Most video games are about something.  It's why we love them, after all: save the princess from Bowser (each game); save the different princess from Gannon (each game); get back home; rule the city; and so forth.  Indeed, in those glorious years of youth, it is the story that makes us love those games: we become Mario, Link, and every other hero.

Yet there is one game of my youth that I loved, one that carried with it such a sense of freedom--of wind whistling by, of cool air all around, of ultimate control--that it was no matter that it was intentionally designed to have little story at all.


Pilotwings, a launch title for the SNES, where players find the joys of flight and the greatest challenge of all: gravity.

As a side note, I had fought, and fought hard, to get SNES the Christmas it came out.  Mom, as opposed to video games as she was MTV, cable television, and too many friends, was my main nemesis for a battle that lasted from the summer until--shockingly--my brother and I were given SNES two days before Christmas because my tightwad parents were also taking us to Disney World for Christmas.  (Ever drive from New Jersey to Florida at 55 mph in a tiny car with parents whose in-drive meals were grapefruit juice and granola?  Joy.)  It was a pretty amazing holiday; never again have I invited friends over before Christmas to play with the single hottest toy on the market that year. 

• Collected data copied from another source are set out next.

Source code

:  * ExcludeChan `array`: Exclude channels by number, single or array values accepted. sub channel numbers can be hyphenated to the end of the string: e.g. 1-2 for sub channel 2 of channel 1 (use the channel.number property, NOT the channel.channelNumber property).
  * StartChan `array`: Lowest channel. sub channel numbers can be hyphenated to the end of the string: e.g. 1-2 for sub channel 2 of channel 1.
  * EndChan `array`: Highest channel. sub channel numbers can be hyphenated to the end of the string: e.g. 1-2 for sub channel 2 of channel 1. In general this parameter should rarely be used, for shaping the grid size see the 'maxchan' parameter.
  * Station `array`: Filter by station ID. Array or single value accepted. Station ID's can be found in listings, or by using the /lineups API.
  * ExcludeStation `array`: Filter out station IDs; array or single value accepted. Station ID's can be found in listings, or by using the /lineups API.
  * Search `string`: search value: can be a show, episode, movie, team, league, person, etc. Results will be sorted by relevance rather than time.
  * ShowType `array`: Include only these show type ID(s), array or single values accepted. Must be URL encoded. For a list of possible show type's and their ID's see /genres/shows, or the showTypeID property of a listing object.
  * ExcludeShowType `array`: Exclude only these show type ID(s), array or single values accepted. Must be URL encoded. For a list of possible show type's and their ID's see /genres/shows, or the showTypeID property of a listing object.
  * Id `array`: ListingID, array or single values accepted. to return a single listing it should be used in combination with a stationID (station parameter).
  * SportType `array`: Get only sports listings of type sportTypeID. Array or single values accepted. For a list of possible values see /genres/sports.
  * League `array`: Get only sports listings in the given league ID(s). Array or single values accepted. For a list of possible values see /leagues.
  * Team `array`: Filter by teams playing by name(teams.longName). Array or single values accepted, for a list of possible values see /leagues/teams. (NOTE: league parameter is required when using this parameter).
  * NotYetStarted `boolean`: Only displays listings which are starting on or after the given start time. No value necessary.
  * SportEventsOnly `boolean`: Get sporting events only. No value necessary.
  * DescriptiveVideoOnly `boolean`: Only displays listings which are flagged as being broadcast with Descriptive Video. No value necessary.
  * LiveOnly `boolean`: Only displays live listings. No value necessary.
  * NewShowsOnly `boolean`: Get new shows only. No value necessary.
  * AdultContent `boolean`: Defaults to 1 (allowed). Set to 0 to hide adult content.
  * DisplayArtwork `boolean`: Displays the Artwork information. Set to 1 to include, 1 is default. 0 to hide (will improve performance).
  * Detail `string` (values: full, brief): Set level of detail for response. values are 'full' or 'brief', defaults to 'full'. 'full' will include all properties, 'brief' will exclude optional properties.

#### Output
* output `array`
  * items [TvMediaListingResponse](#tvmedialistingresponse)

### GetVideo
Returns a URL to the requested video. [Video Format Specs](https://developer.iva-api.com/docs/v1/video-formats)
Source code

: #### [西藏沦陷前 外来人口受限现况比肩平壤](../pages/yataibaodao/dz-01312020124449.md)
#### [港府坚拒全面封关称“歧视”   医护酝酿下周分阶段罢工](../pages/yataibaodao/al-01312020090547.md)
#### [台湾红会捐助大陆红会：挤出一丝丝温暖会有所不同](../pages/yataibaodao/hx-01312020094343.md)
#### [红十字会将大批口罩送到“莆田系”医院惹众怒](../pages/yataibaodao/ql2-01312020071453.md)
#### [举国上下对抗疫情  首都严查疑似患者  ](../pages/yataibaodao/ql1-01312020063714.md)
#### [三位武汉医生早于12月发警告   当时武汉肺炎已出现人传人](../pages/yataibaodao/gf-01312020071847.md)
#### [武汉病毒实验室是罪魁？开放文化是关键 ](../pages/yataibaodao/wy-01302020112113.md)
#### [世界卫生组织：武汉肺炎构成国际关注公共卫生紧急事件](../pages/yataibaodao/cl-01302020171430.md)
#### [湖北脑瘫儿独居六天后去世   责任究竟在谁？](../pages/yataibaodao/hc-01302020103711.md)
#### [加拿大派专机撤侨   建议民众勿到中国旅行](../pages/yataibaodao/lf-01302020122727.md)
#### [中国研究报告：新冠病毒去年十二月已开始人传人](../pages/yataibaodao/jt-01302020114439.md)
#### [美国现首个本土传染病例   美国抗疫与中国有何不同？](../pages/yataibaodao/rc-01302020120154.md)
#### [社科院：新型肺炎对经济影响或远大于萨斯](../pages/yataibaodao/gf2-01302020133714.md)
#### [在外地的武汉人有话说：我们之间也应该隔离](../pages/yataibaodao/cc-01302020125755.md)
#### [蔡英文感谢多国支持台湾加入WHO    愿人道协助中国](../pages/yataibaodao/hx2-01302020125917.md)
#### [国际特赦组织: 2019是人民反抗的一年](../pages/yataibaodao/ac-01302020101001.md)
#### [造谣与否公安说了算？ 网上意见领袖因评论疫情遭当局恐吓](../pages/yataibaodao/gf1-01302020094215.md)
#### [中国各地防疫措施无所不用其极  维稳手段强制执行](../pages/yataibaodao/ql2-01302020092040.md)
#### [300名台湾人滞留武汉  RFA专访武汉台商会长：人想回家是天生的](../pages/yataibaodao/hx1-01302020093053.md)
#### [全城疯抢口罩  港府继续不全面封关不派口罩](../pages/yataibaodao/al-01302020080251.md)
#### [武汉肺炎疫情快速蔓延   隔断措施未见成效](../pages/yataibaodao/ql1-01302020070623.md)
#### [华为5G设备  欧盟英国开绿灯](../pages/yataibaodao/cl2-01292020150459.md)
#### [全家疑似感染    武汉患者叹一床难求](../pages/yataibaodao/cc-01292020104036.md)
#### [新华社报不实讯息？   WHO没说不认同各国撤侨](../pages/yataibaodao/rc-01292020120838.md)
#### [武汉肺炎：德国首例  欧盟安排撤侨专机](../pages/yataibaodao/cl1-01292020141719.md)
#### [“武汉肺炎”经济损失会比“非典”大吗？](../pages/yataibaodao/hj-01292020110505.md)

Obviously Pilotwings is secondary to Super Mario World (still amazing) and The Legend of Zelda: A Link to the Past (still huge).  But neither game, and few others ever, treated the player so maturely.  Here you go, whispered the game, have a plane.  Fly it.  Crash it if you want--you'll start again.  Go faster, go slower.  Get the points, ignore the points.  Land on the left runway, land on the right runway.  Do what YOU want.

Sure, to be fair, you couldn't move on without hitting a baseline of cumulative point totals.  And moving on was oftentimes worth it.  The level that best suits this topic, that trance-like was the rocketbelt.  (Why they called it that and not a jetpack, I don't know.)  Those levels, particularly the first, were the closest thing that an 11 year old boy in the waning years of Bush 41's presidency could come to the tagline "you'll believe that a man can fly."  Controlling the man, you could shoot straight up, or vector your rockets to move horizontally.  Throw in a few well-timed blasts, and it was easy to fly all around the board.  There even were "bubble pockets," (at least, that's what we called them) which allowed you to land and bounce up again. 

I imagine the game has held up relatively well, but I cannot imagine how many countless hours I had friends over playing Pilotwings.  It was during a certain sweet spot in life, and in video games.  Would an 11 year old play a plot-less, no-shooting, no-collecting, no-story game now?  I doubt it.

I feel privileged, then, to have gotten that SNES for its first Christmas, to have gotten Pilotwings at our local Toys-R-US, and to have spent so much time mesmerized by flying.